Corresponding author: Tam Thi Thanh Tran, PhD, Department of Life Sciences, University of Science and Technology of Hanoi, Vietnam Academy of Science and Technology, 18 Hoang Quoc Viet, Nghia Do Ward, Hanoi 10000, Viet Nam.
tran-thi-thanh.tam@usth.edu.vn
Received: December 30, 2025
Revised: January 22, 2026
Accepted: February 26, 2026
Published online: May 14, 2026
Processing time: 128 Days and 2.4 Hours
BACKGROUND
Colorectal cancer (CRC) is one of the leading common cancers worldwide. Emerging evidence indicates that the gut microbiota influences tumor progression and response to anti-CRC therapies. Yet, longitudinal studies tracking microbiota changes during the treatment period are rare, and none has been conducted in Vietnam.
AIM
To describe gut bacterial diversity and composition changes during CRC treatment, and their association with the response to treatment.
METHODS
Clinical data and fecal samples were obtained from 31 patients with CRC at diagnosis, after surgery, and after chemotherapy completion. After surgery, 13 patients received single-agent therapy [5-fluorouracil (5-FU)] and 18 received combination therapy (≥ 2 drugs, including 5-FU and oxaliplatin). Gut microbial diversity and community composition were characterized using 16S rRNA short-amplicon sequencing (V3-V4) of fecal genomic DNA, followed by downstream analysis with the QIIME2 pipeline.
RESULTS
In patients with CRC, the fecal microbiota alpha and beta diversity (unweighted UniFrac distance) and taxonomic composition changed over time during the treatment period. Alpha diversity decreased after surgery and after chemotherapy compared with baseline (diagnosis), and this was accompanied by the loss of several bacterial families and genera. Several pathogenic taxa, previously identified as overrepresented in patients with CRC relative to healthy individuals, strongly decreased after surgery and after chemotherapy, such as Parvimonas, Peptostreptococcus, Porphyromonas, Desulfovibrio, Prevotella, and Turicibacter. After chemotherapy, short-chain fatty acid-producing bacteria also were reduced, particularly within the genera NK4A214, UCG-005, and UCG-002 (Oscillospiraceae family), as well as the Eubacterium ruminantium and Ruminococcus gauvreauii species. Additionally, several taxa showed differences in function of the chemotherapy regimen and treatment response, which did not remain significant after multiple testing correction.
CONCLUSION
Following surgery and chemotherapy, the gut microbiota profile changed in patients with CRC, with loss of both disease-associated and beneficial bacteria. These results emphasize the potential of microbiota-targeted strategies for improving therapeutic outcomes and quality of life.

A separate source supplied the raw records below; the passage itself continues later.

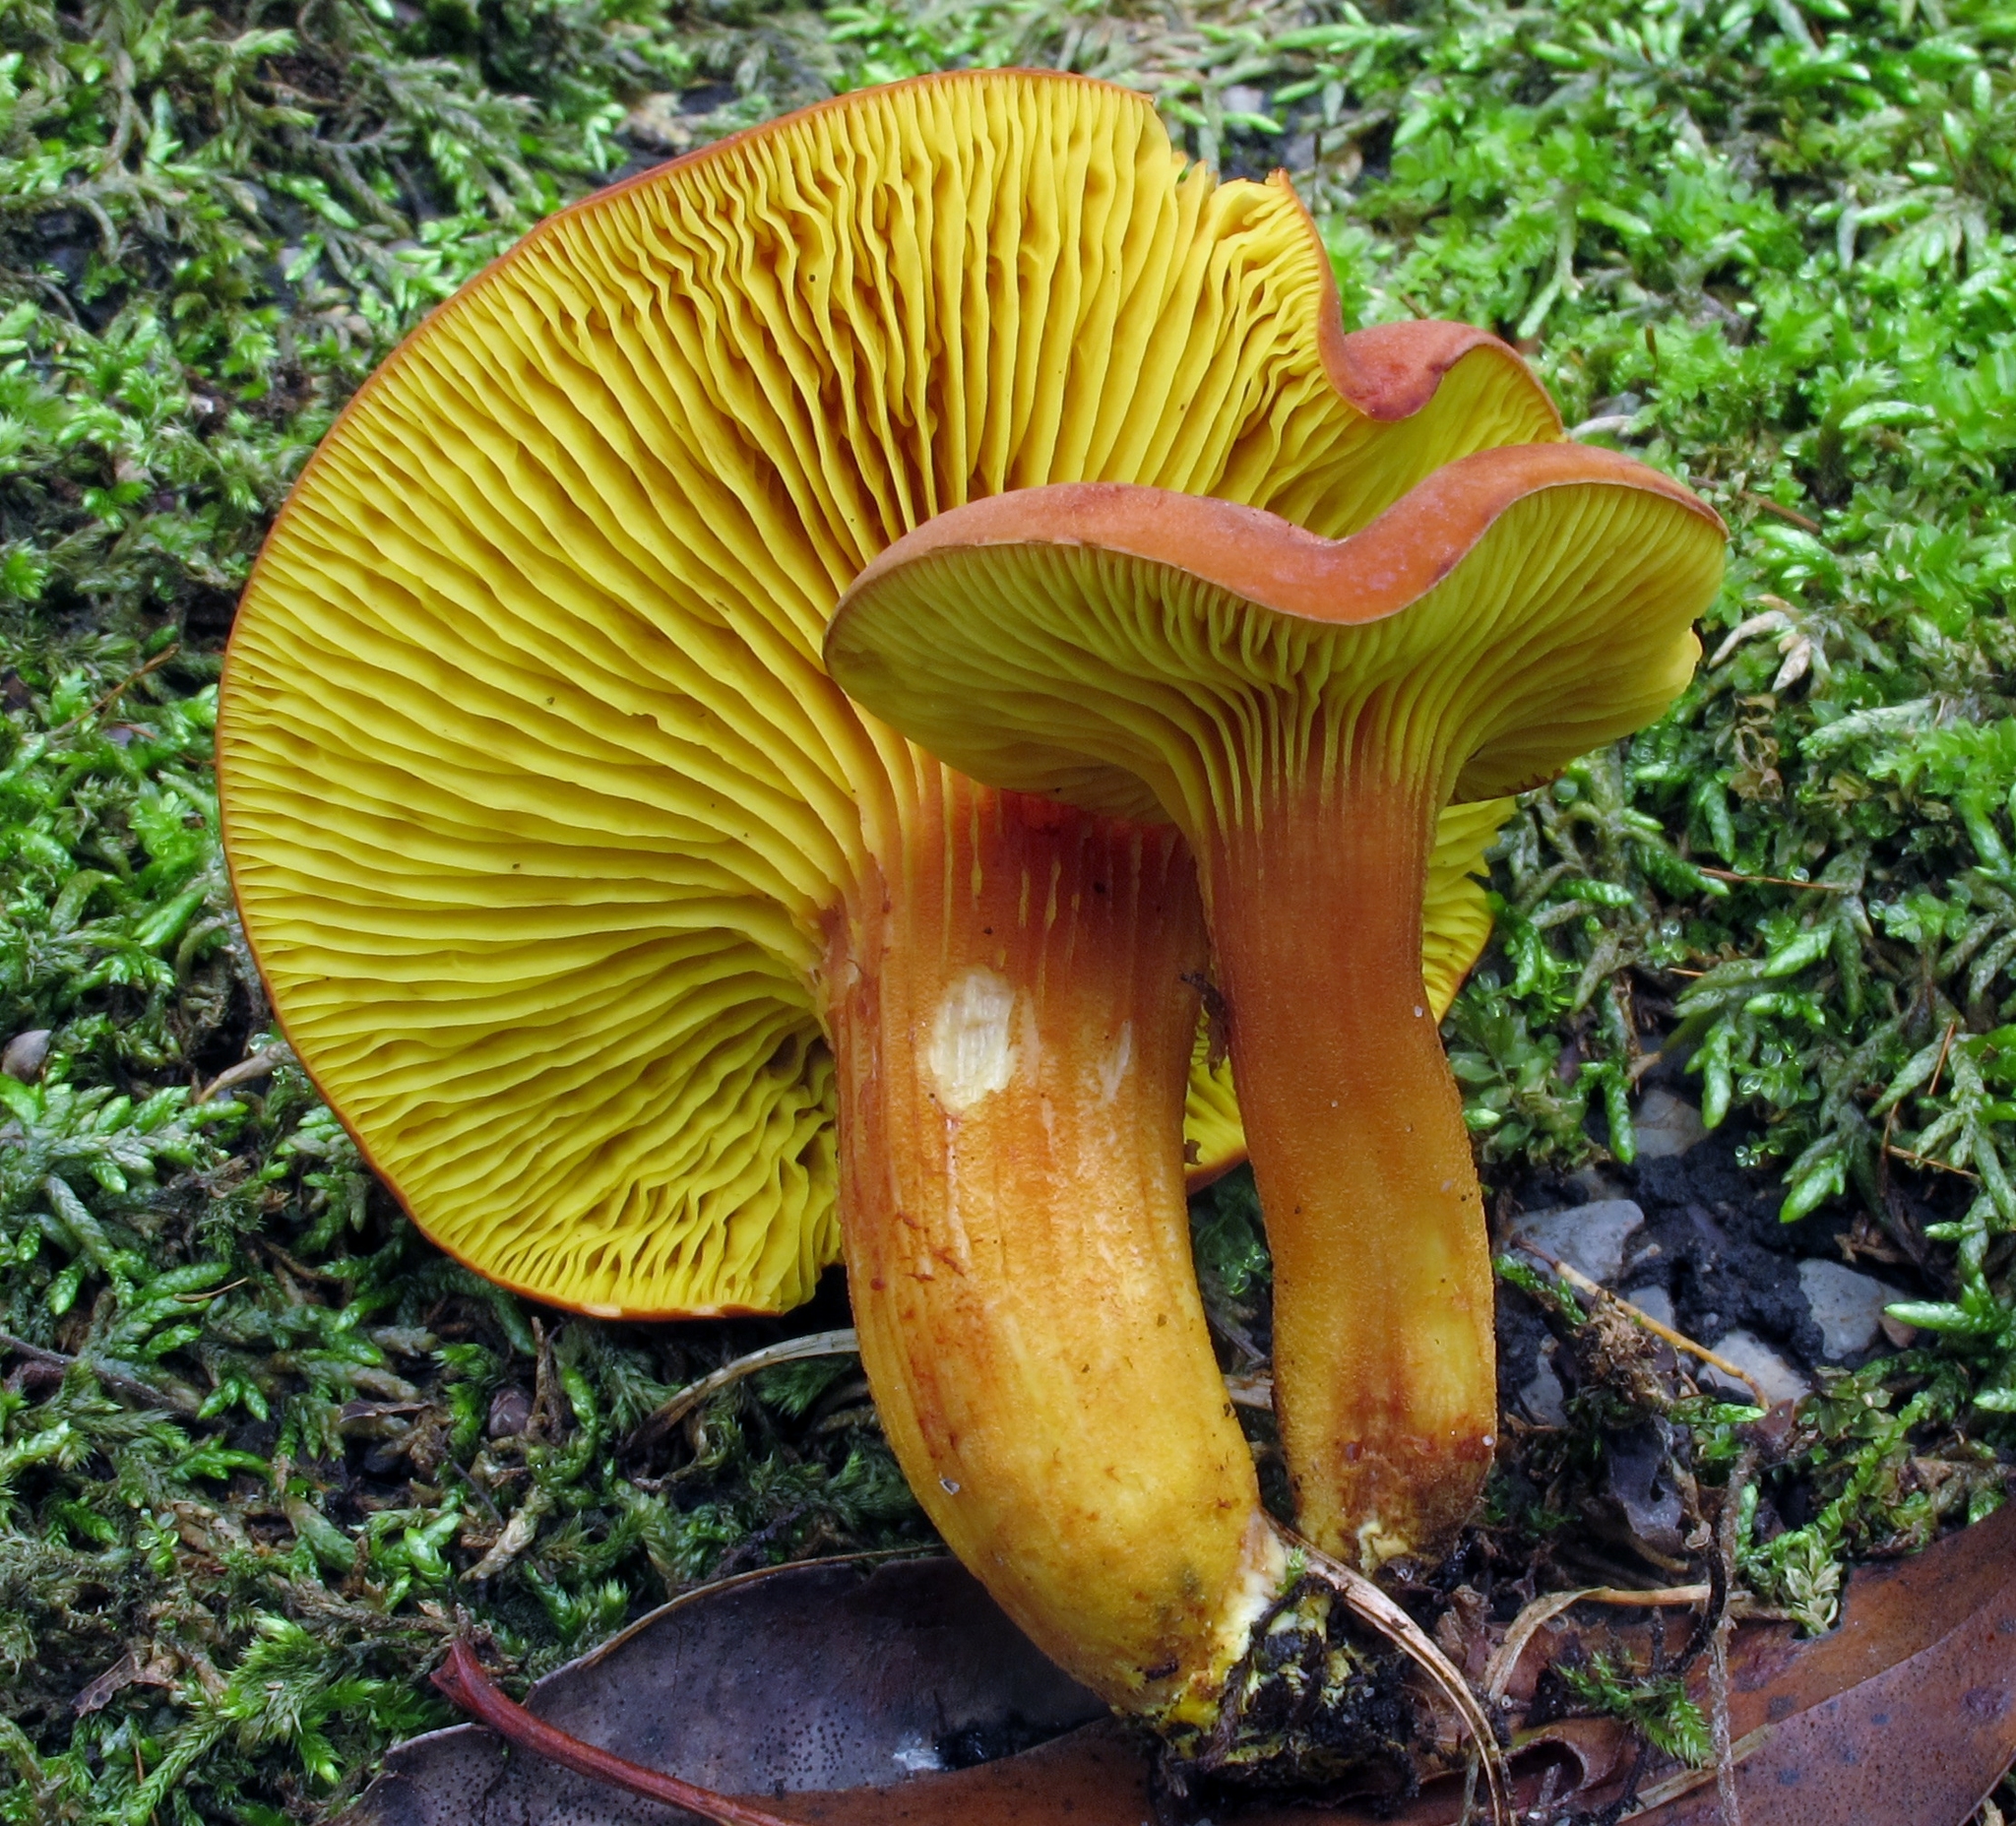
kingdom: Fungi
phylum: Basidiomycota
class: Agaricomycetes
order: Boletales
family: Boletaceae
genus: Phylloporus
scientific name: Phylloporus leucomycelinus
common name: Gilled bolete
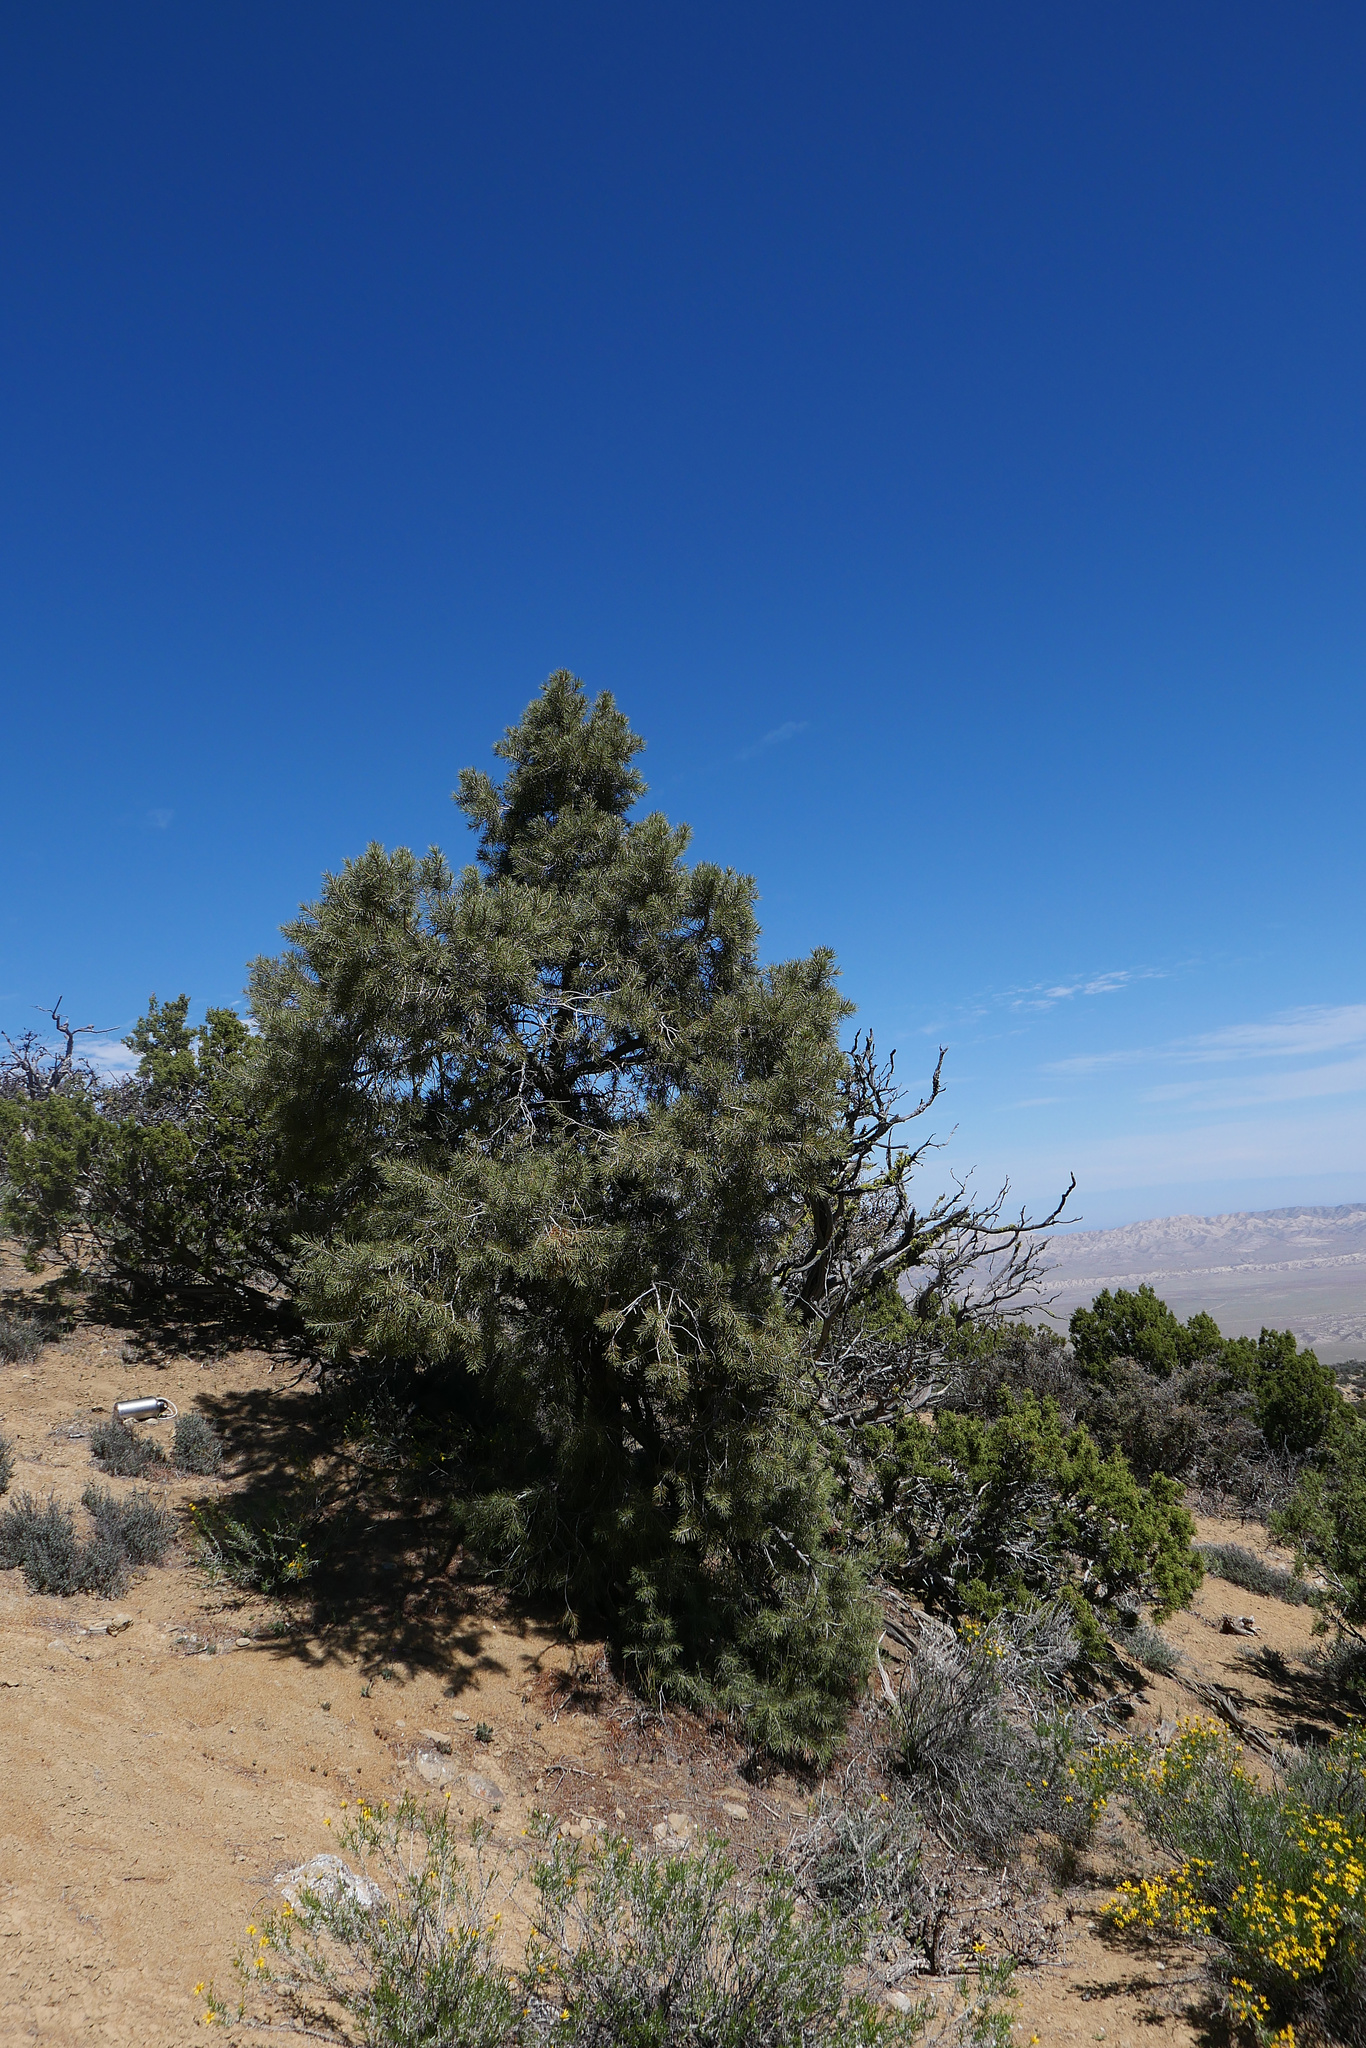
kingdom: Plantae
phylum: Tracheophyta
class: Pinopsida
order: Pinales
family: Pinaceae
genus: Pinus
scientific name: Pinus monophylla
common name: One-leaved nut pine
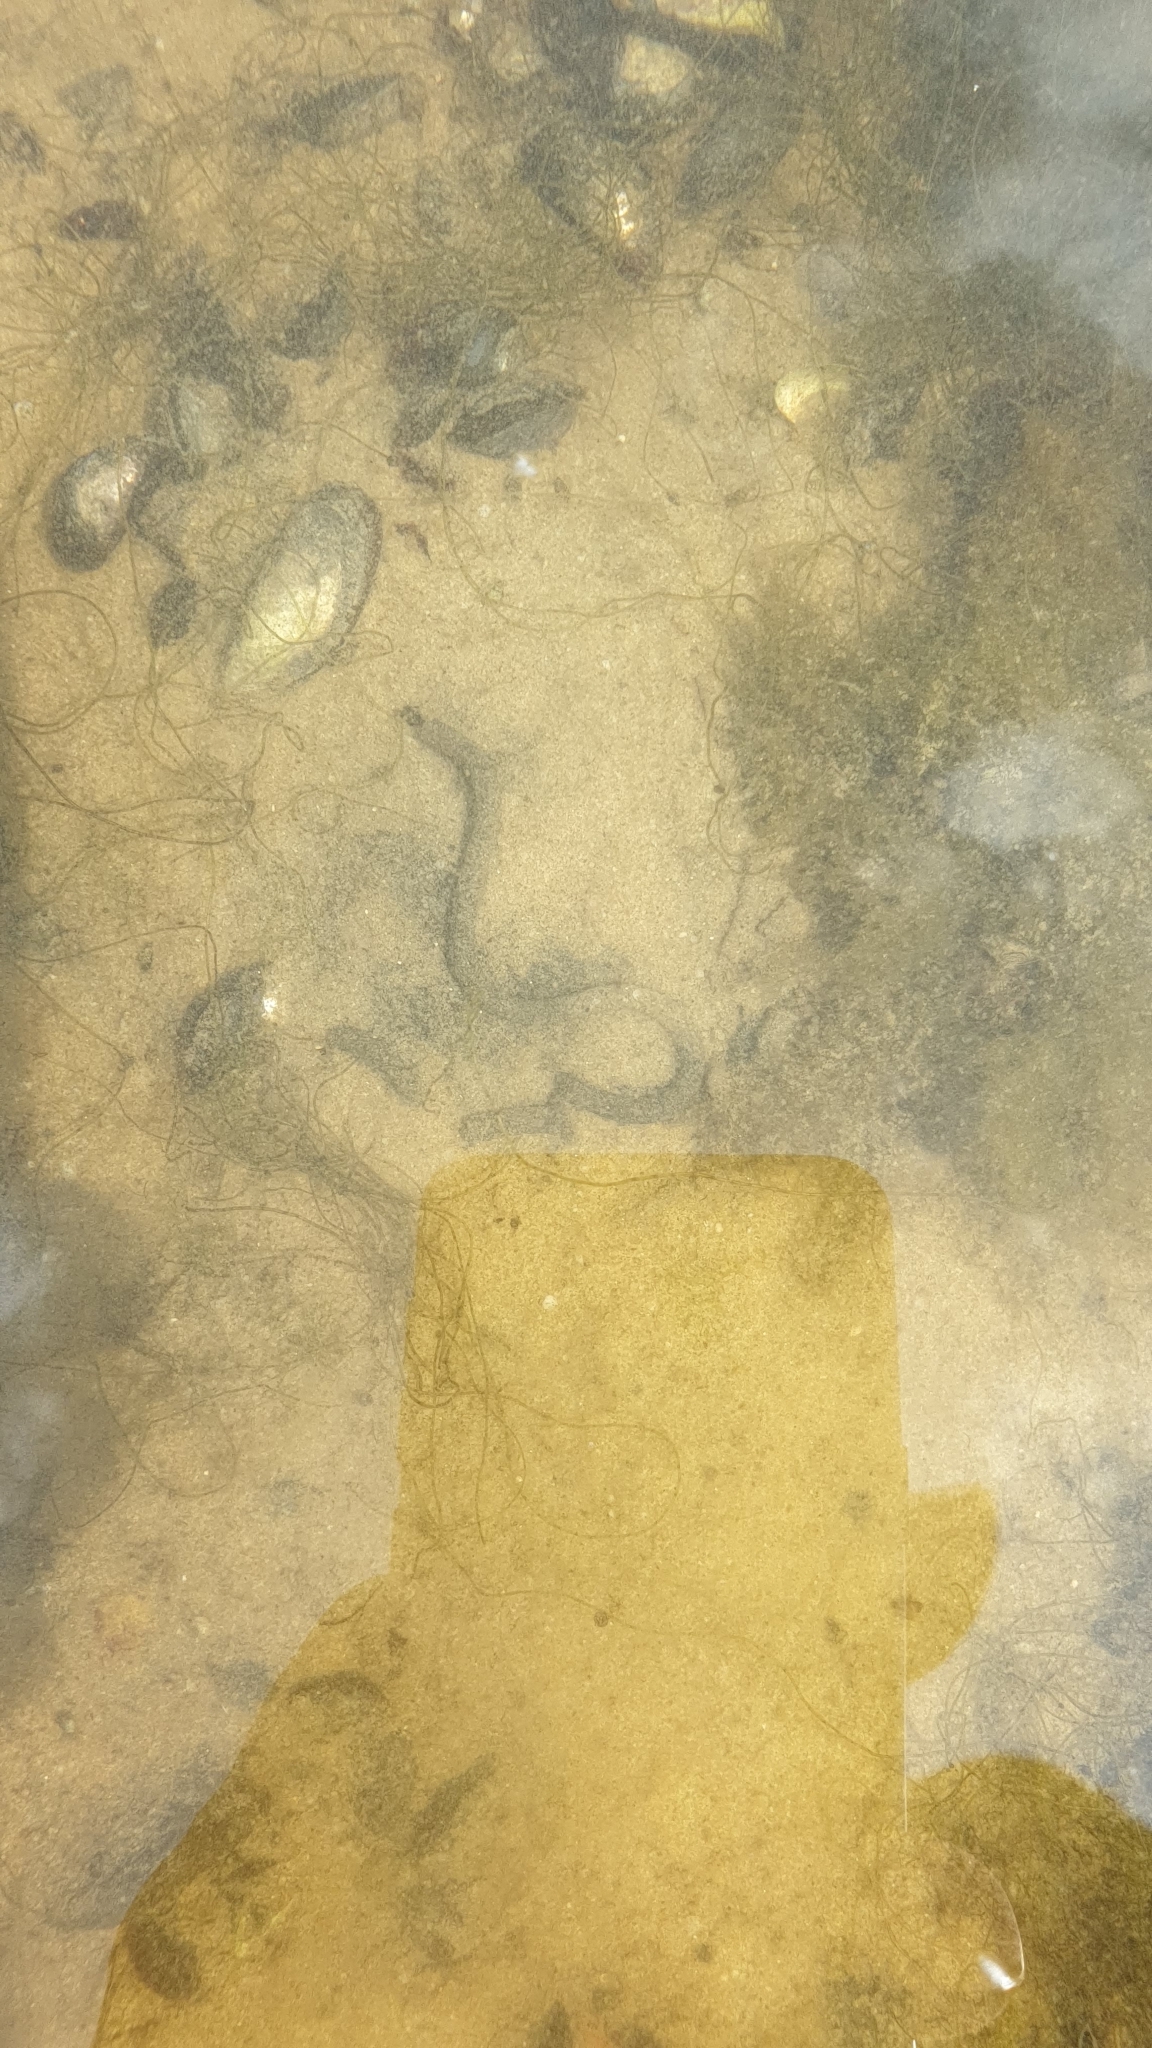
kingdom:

Core Tip: Gut microbiota plays key roles in intestinal inflammation and tumor development, but also in shaping the anti-tumor immune responses. We longitudinally monitored the gut microbiota of patients with colorectal cancer (CRC) at diagnosis, after surgery and after chemotherapy. Alpha diversity declined and the overall microbial composition (unweighted UniFrac distance) changed at the three timepoints. Overall, CRC-associated pathogens and short-chain fatty acid-producing bacteria were decreased at post-treatment timepoints. Collectively, these results underscore the clinical potential of microbiota-targeted approaches to strengthen the gut barrier and enhance chemotherapy efficacy.